Reducing the size of paracetamol packs caused a 43% drop in deaths from overdoses, a study published in the British Medical Journal (BMJ) has suggested.
The 1998 law, which reduced pack sizes to 16 if shop-bought or 32 if prescribed, may have reduced the number of deaths and liver transplants.
Paracetamol overdose ‘common’
Professor Keith Hawton, lead researcher from the University of Oxford Centre for Suicide Research said: “Paracetamol overdoses are extremely common in the UK, especially in young people.”
Although there was a drop in deaths and liver damage, the study seems to show that the number of people overdosing on the painkiller has not declined.
Professor Hawton noted that 40% of people who present at hospital following self-poisoning have taken paracetamol in some form.
Data and findings
The researchers used Office of National Statistics (ONS) data for people aged 10 years and over between 1993 and 2009.
UK Transplant, now NHS Blood and Transplant, supplied data for liver transplants.

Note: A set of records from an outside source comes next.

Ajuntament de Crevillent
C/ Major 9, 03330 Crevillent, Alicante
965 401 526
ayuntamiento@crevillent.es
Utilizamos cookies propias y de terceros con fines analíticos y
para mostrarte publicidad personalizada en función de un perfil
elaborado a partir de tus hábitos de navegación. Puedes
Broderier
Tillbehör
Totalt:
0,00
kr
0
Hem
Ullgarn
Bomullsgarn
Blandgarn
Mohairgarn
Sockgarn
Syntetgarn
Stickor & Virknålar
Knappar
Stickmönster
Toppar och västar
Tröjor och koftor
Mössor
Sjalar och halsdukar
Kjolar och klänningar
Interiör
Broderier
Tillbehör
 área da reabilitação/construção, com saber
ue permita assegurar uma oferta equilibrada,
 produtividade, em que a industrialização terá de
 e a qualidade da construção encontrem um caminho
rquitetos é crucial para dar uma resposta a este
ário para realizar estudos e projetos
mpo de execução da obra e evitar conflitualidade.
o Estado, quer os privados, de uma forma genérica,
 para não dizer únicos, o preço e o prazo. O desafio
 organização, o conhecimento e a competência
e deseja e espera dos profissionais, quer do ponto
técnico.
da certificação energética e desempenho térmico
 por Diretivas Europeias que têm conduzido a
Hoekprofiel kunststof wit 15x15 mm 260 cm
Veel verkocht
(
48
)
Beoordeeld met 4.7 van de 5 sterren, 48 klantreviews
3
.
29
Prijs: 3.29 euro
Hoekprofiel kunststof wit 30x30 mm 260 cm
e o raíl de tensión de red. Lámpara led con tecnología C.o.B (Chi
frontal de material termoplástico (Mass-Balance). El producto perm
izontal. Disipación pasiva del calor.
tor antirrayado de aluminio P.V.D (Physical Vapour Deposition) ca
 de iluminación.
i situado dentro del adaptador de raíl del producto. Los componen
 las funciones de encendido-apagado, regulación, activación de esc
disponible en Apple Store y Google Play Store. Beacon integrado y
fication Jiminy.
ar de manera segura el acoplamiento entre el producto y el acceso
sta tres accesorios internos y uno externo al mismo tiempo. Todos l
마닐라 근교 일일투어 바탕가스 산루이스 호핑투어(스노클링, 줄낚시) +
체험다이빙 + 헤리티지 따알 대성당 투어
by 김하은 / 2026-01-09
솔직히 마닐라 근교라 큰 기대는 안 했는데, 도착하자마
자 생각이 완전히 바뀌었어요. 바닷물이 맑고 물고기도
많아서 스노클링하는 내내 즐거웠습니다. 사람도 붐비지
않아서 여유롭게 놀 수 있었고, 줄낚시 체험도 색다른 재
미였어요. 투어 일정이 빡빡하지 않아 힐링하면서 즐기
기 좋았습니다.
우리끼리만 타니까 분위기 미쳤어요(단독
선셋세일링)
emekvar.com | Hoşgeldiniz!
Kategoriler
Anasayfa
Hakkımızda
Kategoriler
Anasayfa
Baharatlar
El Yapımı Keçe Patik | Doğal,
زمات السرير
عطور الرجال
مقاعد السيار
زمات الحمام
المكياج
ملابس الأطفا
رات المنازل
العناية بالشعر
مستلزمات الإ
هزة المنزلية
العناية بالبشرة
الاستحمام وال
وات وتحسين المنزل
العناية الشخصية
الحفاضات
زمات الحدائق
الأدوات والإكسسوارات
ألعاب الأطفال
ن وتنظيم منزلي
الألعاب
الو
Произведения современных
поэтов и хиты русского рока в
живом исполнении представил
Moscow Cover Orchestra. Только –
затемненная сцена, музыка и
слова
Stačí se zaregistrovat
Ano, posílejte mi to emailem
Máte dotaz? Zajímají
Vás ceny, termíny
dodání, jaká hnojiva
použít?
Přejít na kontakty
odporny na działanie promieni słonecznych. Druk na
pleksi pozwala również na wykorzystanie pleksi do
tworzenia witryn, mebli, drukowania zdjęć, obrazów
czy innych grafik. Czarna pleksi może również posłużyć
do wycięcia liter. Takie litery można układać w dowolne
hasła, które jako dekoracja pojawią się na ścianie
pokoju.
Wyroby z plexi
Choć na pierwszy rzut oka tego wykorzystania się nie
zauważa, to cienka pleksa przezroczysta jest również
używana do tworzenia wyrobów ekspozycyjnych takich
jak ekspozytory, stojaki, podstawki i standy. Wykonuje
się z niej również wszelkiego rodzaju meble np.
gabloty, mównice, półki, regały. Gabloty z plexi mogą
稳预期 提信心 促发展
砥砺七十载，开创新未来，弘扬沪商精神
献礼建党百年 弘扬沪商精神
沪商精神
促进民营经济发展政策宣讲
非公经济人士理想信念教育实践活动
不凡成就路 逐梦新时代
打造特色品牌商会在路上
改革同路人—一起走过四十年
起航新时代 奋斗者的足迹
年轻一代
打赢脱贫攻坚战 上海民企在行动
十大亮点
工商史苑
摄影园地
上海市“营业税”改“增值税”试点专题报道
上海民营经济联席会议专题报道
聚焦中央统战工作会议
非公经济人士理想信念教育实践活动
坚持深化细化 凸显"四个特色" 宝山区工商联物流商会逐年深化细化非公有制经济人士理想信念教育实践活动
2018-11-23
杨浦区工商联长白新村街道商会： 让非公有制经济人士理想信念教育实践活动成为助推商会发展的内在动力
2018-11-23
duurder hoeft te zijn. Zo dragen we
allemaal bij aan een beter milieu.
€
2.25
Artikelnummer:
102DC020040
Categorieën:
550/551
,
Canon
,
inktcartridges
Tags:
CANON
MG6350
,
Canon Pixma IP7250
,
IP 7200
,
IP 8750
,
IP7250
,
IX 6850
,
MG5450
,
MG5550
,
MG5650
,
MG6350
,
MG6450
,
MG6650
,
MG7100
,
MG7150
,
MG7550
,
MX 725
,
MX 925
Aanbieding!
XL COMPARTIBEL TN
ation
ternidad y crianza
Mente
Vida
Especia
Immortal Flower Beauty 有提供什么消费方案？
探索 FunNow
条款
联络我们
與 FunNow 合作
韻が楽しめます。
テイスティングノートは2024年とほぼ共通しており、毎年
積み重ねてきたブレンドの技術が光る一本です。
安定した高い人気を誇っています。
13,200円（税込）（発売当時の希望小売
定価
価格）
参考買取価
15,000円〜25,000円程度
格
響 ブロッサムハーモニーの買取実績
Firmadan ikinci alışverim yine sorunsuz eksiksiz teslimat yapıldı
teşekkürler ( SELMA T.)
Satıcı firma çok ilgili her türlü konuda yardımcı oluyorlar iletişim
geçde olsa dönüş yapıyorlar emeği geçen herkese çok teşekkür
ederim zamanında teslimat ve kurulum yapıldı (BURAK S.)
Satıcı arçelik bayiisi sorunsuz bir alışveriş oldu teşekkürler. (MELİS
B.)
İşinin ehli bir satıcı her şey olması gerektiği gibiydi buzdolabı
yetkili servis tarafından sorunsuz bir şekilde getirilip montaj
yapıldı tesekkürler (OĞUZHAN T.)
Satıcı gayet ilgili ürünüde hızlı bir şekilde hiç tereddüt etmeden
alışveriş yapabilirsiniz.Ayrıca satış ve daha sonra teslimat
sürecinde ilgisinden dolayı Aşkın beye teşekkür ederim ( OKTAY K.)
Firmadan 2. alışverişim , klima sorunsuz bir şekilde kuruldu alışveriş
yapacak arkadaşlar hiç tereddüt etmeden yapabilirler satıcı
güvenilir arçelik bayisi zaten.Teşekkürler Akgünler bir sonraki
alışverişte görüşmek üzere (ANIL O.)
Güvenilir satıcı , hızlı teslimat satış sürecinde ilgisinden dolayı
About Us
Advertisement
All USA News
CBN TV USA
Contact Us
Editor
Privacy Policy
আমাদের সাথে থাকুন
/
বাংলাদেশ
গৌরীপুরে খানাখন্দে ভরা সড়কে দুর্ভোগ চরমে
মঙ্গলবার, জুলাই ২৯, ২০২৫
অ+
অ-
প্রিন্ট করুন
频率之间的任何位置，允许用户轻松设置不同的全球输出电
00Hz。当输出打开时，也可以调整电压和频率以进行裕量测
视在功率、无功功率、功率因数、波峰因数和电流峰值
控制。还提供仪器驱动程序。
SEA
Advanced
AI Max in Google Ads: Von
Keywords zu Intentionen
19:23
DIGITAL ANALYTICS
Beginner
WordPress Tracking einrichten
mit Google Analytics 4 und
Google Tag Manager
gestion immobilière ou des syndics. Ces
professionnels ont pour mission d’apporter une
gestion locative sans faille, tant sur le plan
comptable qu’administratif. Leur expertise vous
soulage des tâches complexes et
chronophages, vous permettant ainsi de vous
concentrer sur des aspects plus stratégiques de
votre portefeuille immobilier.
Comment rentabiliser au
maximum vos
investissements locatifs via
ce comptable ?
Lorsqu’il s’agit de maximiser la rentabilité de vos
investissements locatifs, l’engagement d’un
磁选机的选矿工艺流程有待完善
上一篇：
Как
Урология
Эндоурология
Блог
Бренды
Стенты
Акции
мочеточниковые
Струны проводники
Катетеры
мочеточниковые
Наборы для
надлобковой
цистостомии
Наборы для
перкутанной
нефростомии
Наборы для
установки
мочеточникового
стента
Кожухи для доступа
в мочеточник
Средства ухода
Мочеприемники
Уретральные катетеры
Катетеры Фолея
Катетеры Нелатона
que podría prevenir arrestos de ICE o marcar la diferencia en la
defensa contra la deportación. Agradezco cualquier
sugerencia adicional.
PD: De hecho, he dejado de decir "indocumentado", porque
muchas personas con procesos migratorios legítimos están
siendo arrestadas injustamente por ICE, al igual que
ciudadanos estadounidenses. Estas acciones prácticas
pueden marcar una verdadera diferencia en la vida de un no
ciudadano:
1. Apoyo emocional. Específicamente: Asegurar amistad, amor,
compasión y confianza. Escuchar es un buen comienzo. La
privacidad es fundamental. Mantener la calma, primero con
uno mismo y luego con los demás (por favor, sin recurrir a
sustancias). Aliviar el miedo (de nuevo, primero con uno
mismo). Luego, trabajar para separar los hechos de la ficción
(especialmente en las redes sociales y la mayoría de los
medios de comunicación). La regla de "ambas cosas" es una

Their data showed a 61% reduction in the number of UK liver units registrations following the legislation, 482 fewer than expected.
However, there are still an average of 121 deaths due to paracetamol poisoning each year.
Stronger legislation enforcement, further reduction in pack sizes and a reduction in the paracetamol content of tablets have been suggested.
Professor Hawton said that even “simple approaches” can help prevent deaths.
“The relative success of restricting pack sizes shows that even simple approaches like this can help prevent some deaths, especially those where people take overdoses on impulse which they might later regret,” he said.